Basics of Microscopes
Tips for Selecting Appropriate Cameras
Cameras for microscopes have steadily and rapidly developed and various models are now available in the market. You need to select an appropriate camera according to your observation target and mode.
- - Color CMOS
- This type of camera has a CMOS sensor and is mainly suitable for capturing images under brightfield observation. They are characterized by relatively low prices and easy operation. Previously, CMOS sensors were rated as inferior to CCD sensors, but the performance has improved significantly in recent years. Now, some cameras even have high-sensitivity sCMOS sensors.
- - Color CCD
- In addition to brightfield observation, this camera is suitable for capturing high-quality fluorescence images. Most cameras are equipped with an infrared cut filter for capturing natural color, so they are not suitable for fluorescence observation in near-infrared wavelengths.
- - Monochrome CCD
- Unlike color CCDs, this type of camera has no color filter and thus does not reduce the received light, supporting high-sensitivity capture of weak fluorescence.
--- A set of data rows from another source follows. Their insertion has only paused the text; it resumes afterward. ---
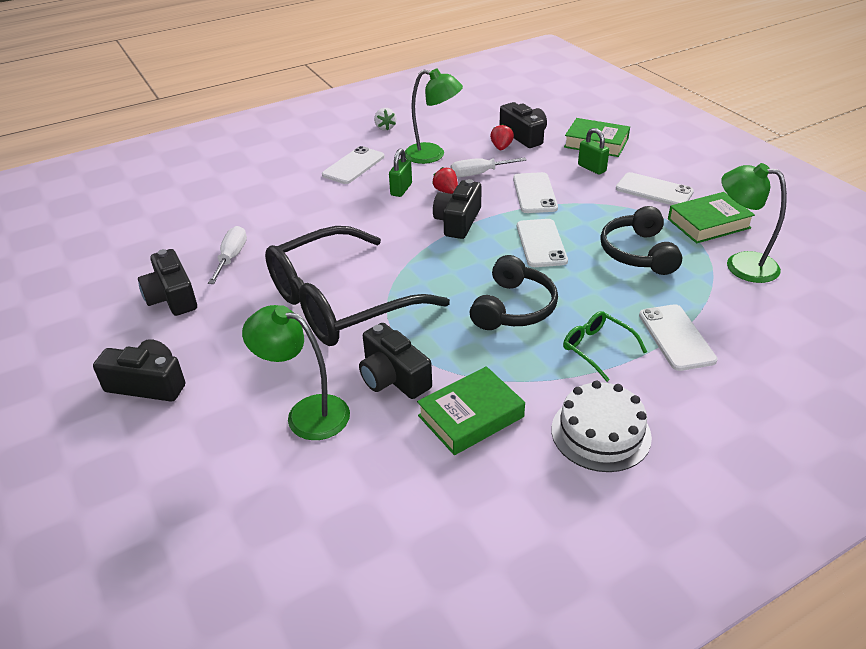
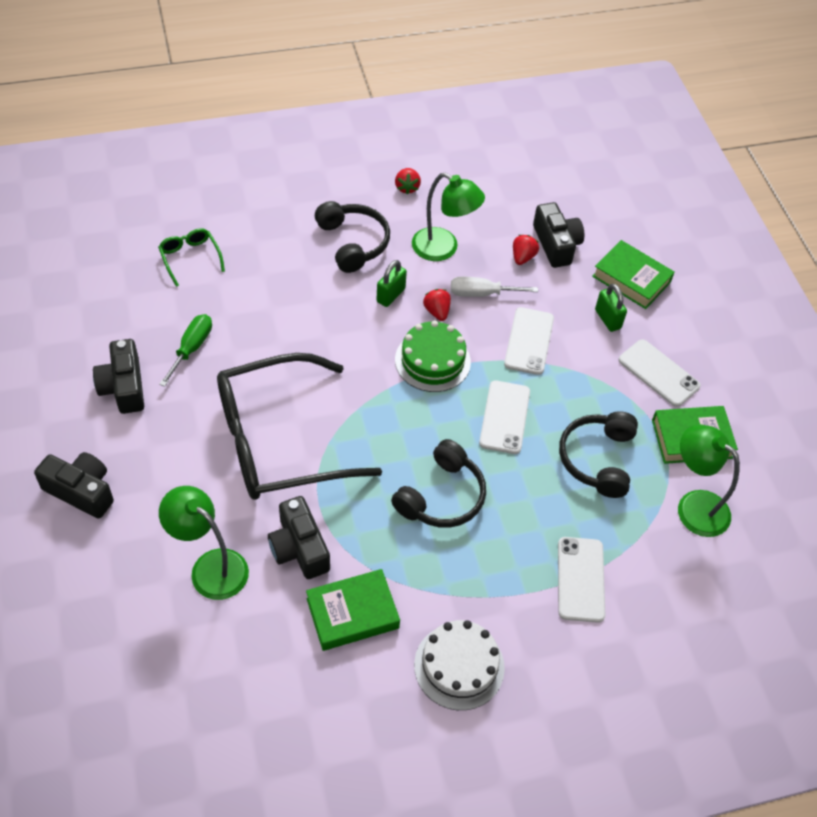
camera: 10 degrees right, 15 degrees up
(231, 257) = (192, 348): white screwdriver -> green screwdriver
(353, 166) = (352, 243): white phone -> black headphones
(385, 128) = (407, 187): white strawberry -> red strawberry
(458, 221) = (432, 361): black camera -> green cake
(596, 348) = (498, 569): green glasses -> green glasses (190, 257)

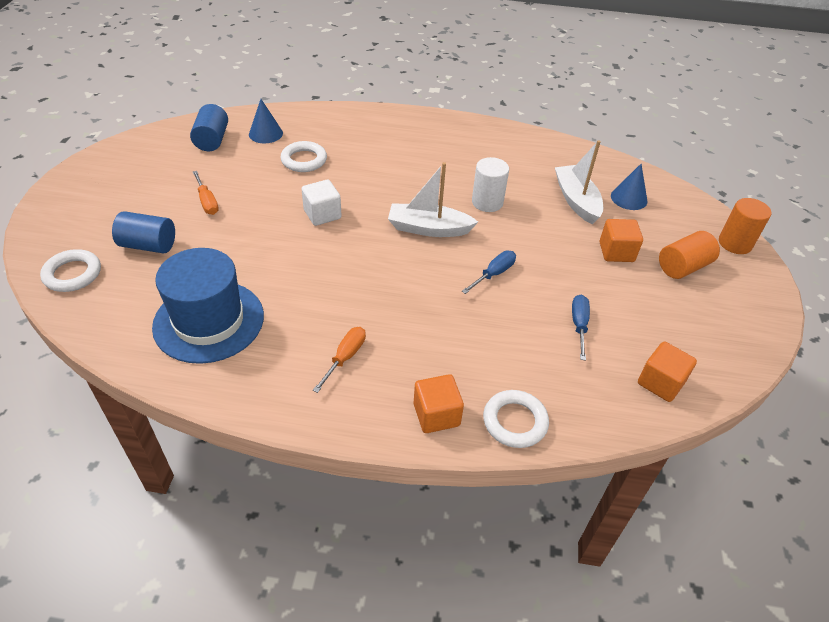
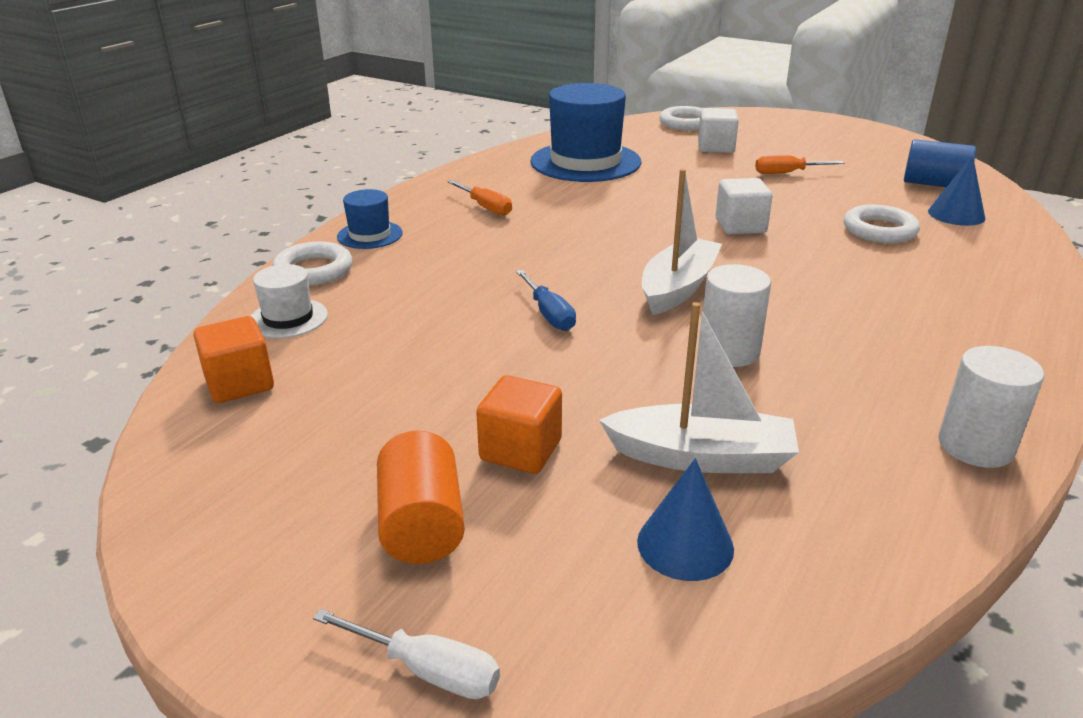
camera: 115 degrees right, 15 degrees down
(148, 245) = (716, 147): blue cylinder -> white cube
(436, 415) = (370, 235): orange cube -> blue hat
(513, 137) = (975, 446): none -> white cylinder
(579, 325) = (397, 352): blue screwdriver -> none
(584, 399) = (288, 318): none -> white hat
(735, 243) = (426, 670): orange cylinder -> white screwdriver

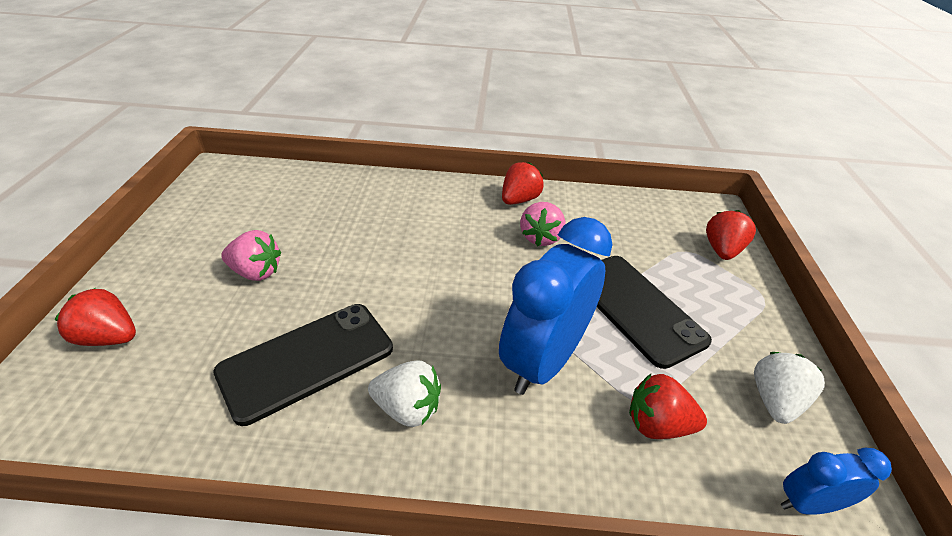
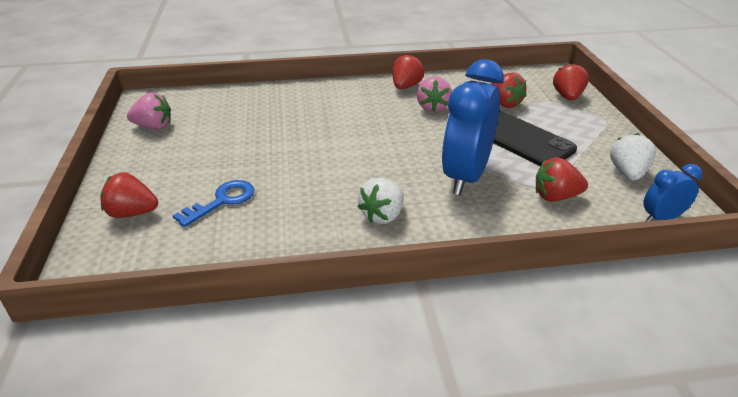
camera: 10 degrees left, 5 degrees down
(221, 340) = (222, 201): none -> blue key
(256, 272) = (223, 159): pink strawberry -> pink strawberry (153, 127)
(307, 360) = (295, 202): black phone -> none
(407, 408) = (383, 215): white strawberry -> white strawberry turned 120 degrees clockwise
(635, 247) = (504, 103): none -> red strawberry

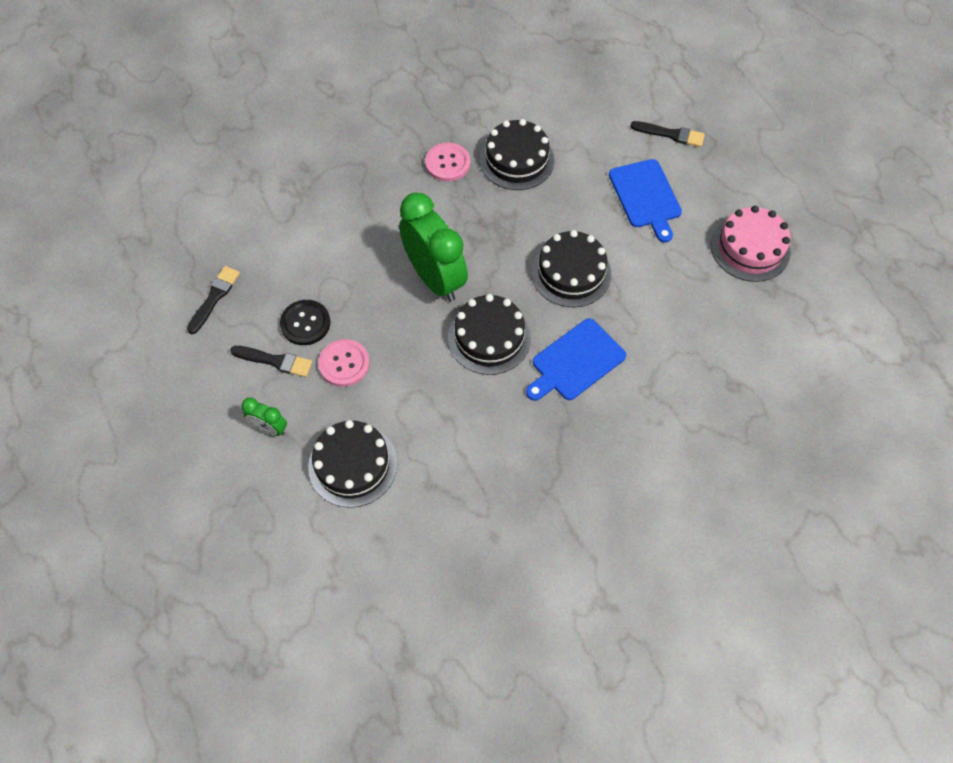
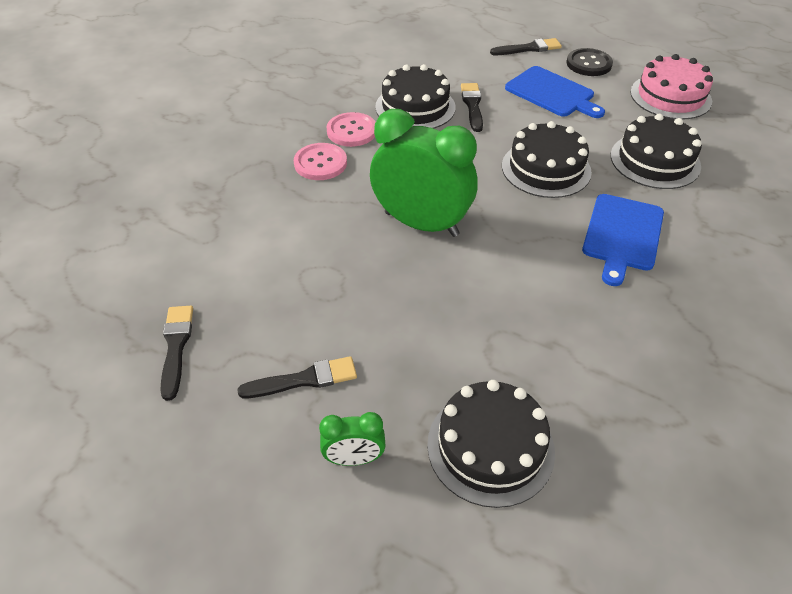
camera: 30 degrees left, 15 degrees down
(305, 323) = (312, 324): black button -> black button (589, 64)
(344, 364) = (390, 344): pink button -> pink button (320, 163)
(489, 337) = (522, 251): black cake -> black cake (655, 161)
(565, 179) = (472, 105): none -> black brush

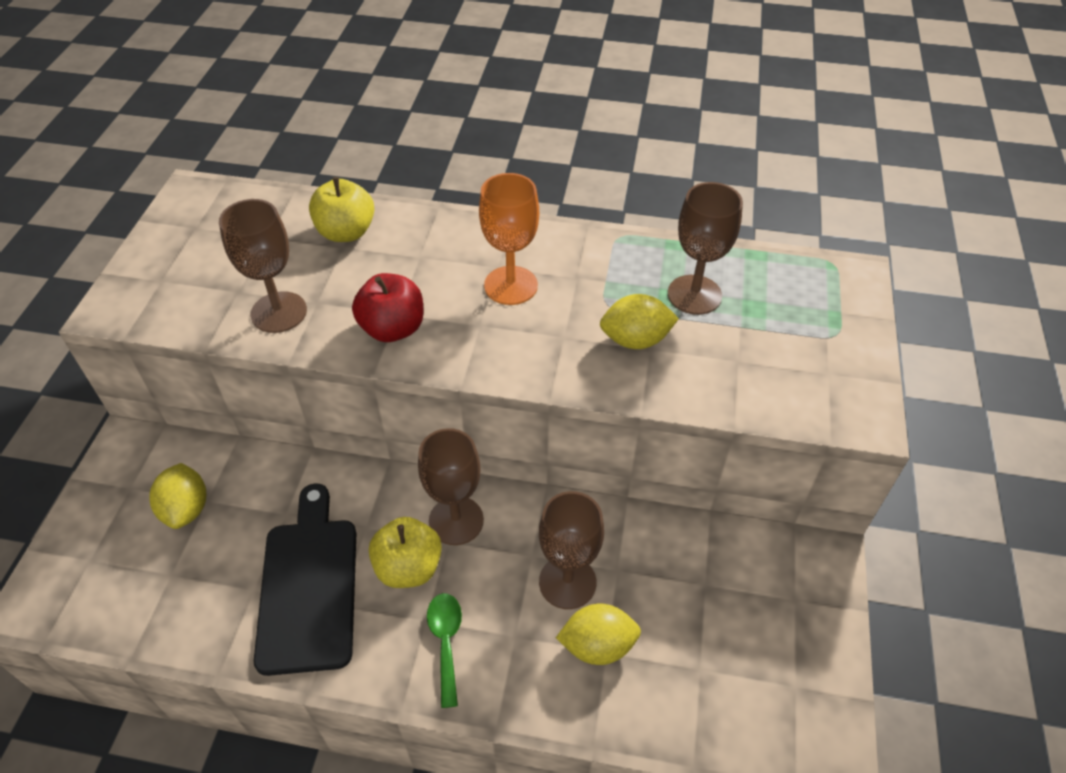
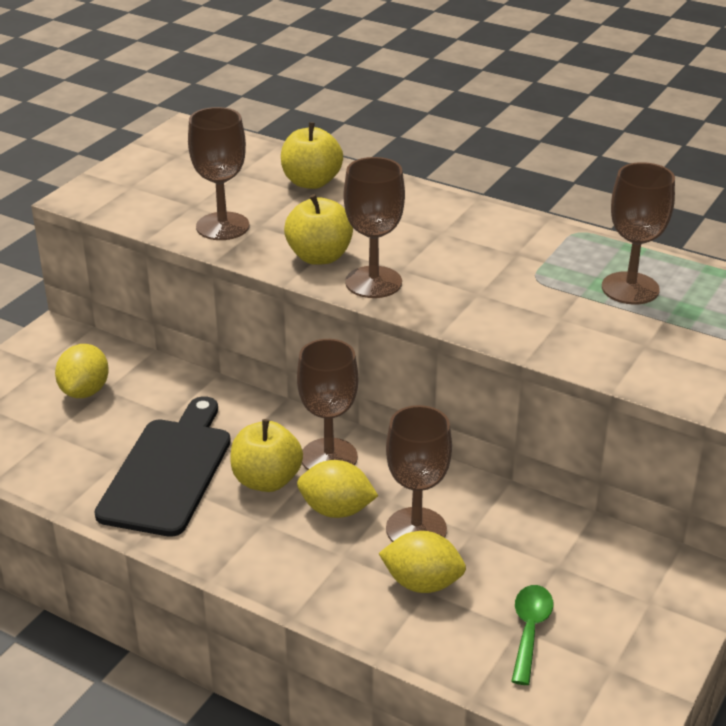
camera: 20 degrees right, 15 degrees down
(393, 328) = (319, 257): red apple -> yellow apple
(446, 642) = (276, 542): green spoon -> green spoon (529, 630)
(459, 349) = (373, 282): none -> brown goblet
(511, 285) = (447, 247): orange goblet -> none
(635, 340) = (549, 309): yellow lemon -> yellow lemon (336, 510)

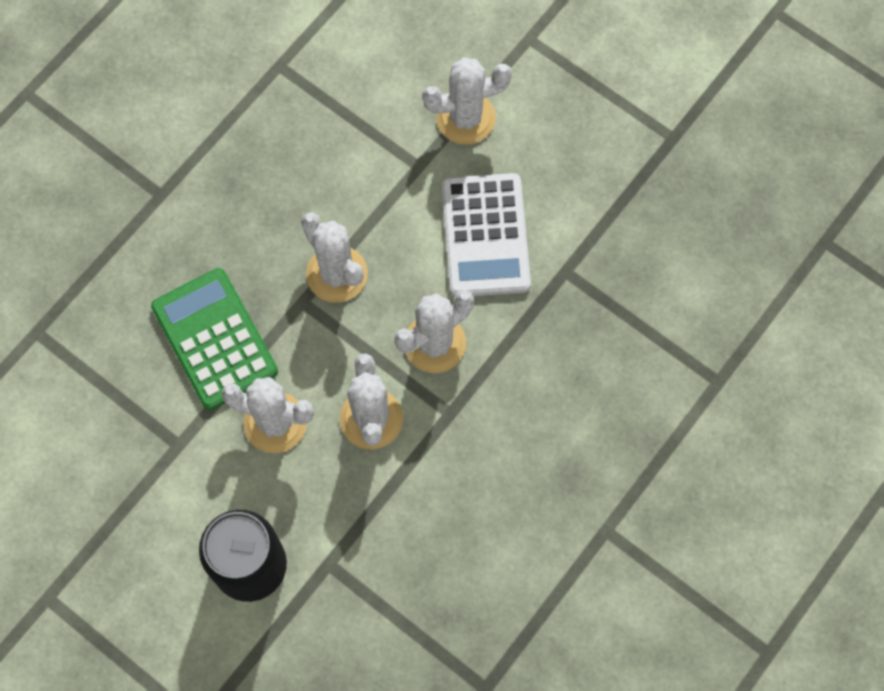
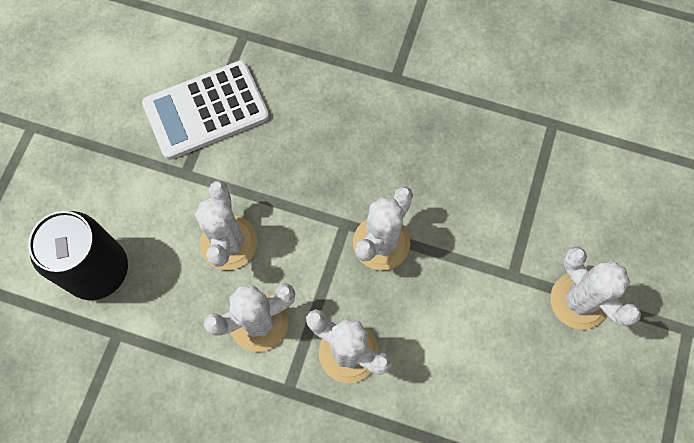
camera: 70 degrees right, 0 degrees up
(215, 339) = (285, 166): green calculator -> none
(485, 236) = (471, 361): white calculator -> white calculator (206, 110)

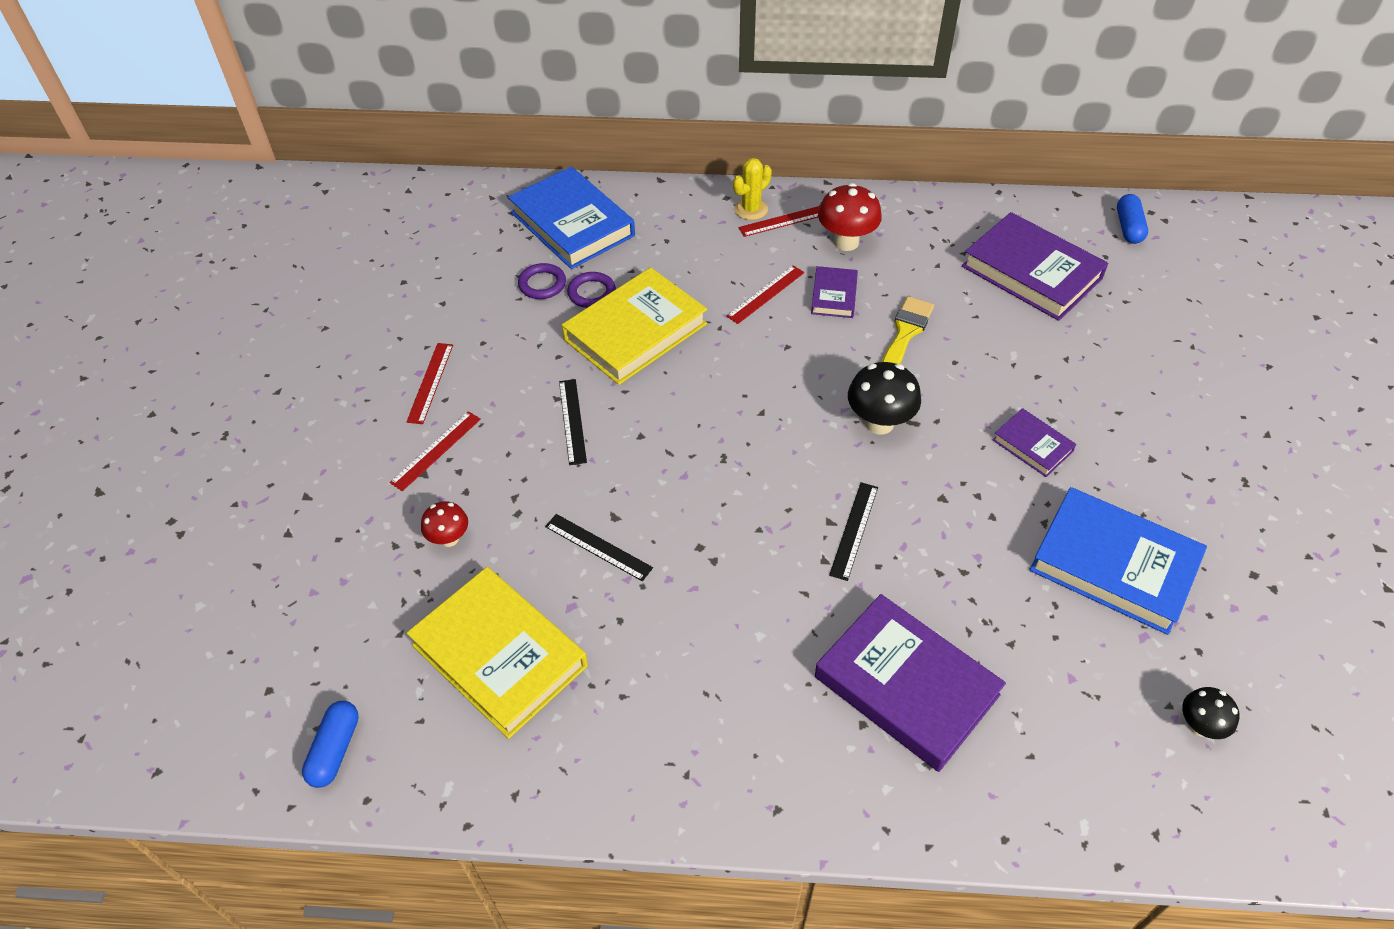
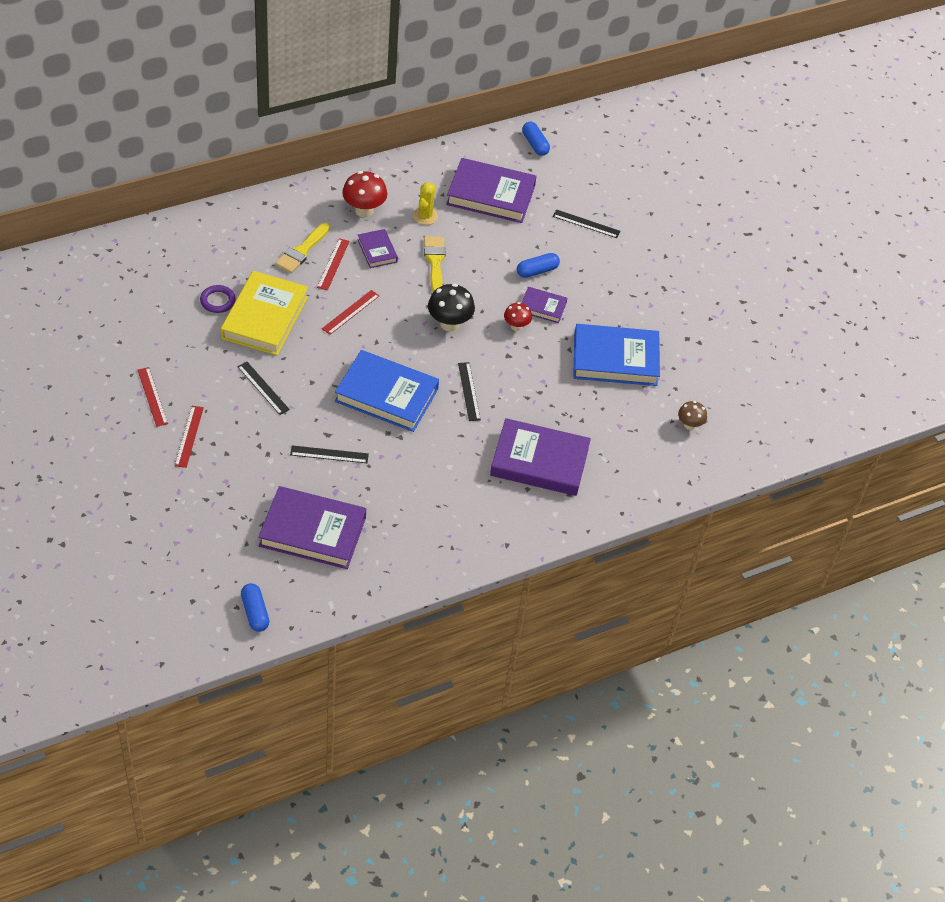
camera: 35 degrees left, 0 degrees up
(449, 538) = (236, 483): red mushroom -> red mushroom (516, 326)
(500, 655) = (312, 532): yellow book -> purple book
(542, 284) = (179, 306): purple ring -> none
(572, 224) = (170, 256): blue book -> blue book (386, 395)
(735, 266) = (302, 251): none -> yellow brush
(751, 209) = (287, 206): yellow cactus -> yellow cactus (425, 216)
(784, 221) = (315, 208): red ruler -> red ruler (350, 312)
(1049, 392) = (537, 271): none -> blue capsule
(1157, 350) = (586, 224): none -> black ruler
(1199, 726) = (689, 425): black mushroom -> brown mushroom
With no infrared cut filter, the monochrome CCD can capture images in the near-infrared wavelength which also makes it suitable for live-cell imaging.
- - Cooled CCD
- Even when a CCD is not being exposed to any light, dark current signals are being generated and create unwanted noise in an image. This noise is largely temperature dependent, increasing as a CCD gets warmer. Cooling the CCD can reduce dark current and enable high-sensitivity capture with less noise. This type of camera is suitable for observing weak light, such as during darkfield and fluorescence observation.